- _THE DATA_:
[Start of Attachment]
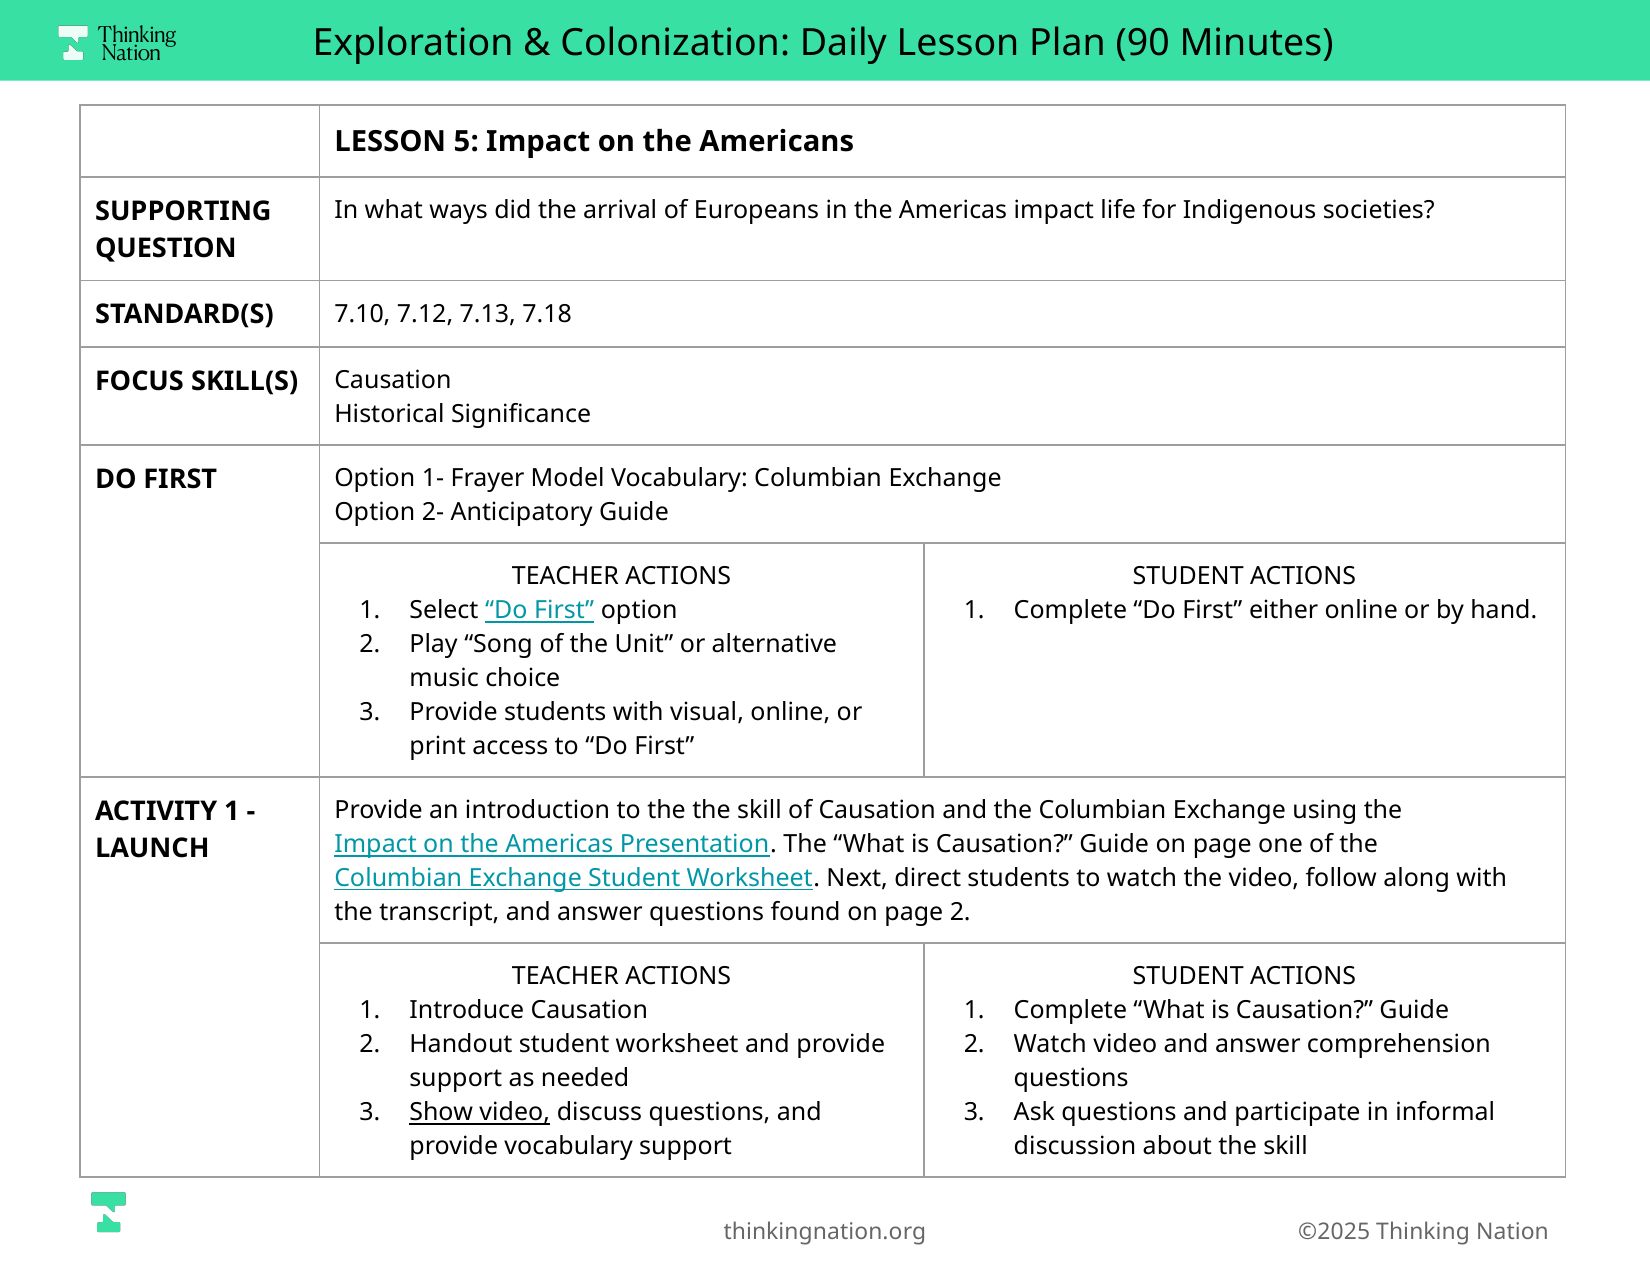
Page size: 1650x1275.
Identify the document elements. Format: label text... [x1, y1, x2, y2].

picture [80, 1184, 136, 1240]
table_cell SUPPORTING QUESTION [81, 178, 319, 280]
table_cell 7.10, 7.12, 7.13, 7.18 [320, 281, 1565, 346]
table_header [81, 106, 319, 176]
table_cell STANDARD(S) [81, 281, 319, 346]
table_cell STUDENT ACTIONS Complete “What is Causation?” Guide Watch video and answer comprehension questions Ask questions and participate in informal discussion about the skill [925, 944, 1565, 1176]
table_cell TEACHER ACTIONS Introduce Causation Handout student worksheet and provide support as needed Show video, discuss questions, and provide vocabulary support [320, 944, 923, 1176]
table_cell STUDENT ACTIONS Complete “Do First” either online or by hand. [925, 544, 1565, 776]
text_box thinkingnation.org [629, 1200, 1021, 1240]
text_box ©2025 Thinking Nation [1174, 1200, 1566, 1240]
text_box Exploration & Colonization: Daily Lesson Plan (90 Minutes) [0, 0, 1650, 81]
table_cell FOCUS SKILL(S) [81, 348, 319, 444]
table_cell Option 1- Frayer Model Vocabulary: Columbian Exchange Option 2- Anticipatory Guide [320, 446, 1565, 542]
table_cell ACTIVITY 1 - LAUNCH [81, 778, 319, 1176]
table_cell TEACHER ACTIONS Select “Do First” option Play “Song of the Unit” or alternative music choice Provide students with visual, online, or print access to “Do First” [320, 544, 923, 776]
table_cell In what ways did the arrival of Europeans in the Americas impact life for Indigenous societies? [320, 178, 1565, 280]
table_cell Provide an introduction to the the skill of Causation and the Columbian Exchange using the Impact on the Americas Presentation. The “What is Causation?” Guide on page one of the Columbian Exchange Student Worksheet. Next, direct students to watch the video, follow along with the transcript, and answer questions found on page 2. [320, 778, 1565, 942]
picture [45, 14, 180, 71]
table_cell DO FIRST [81, 446, 319, 776]
table_cell Causation Historical Significance [320, 348, 1565, 444]
table_header LESSON 5: Impact on the Americans [320, 106, 1565, 176]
[End of Attachment]
- _WHAT TO PRODUCE_: For the string "picture", tally the lines above that contain it and give only the figure.

- _TASK RESULT_: 2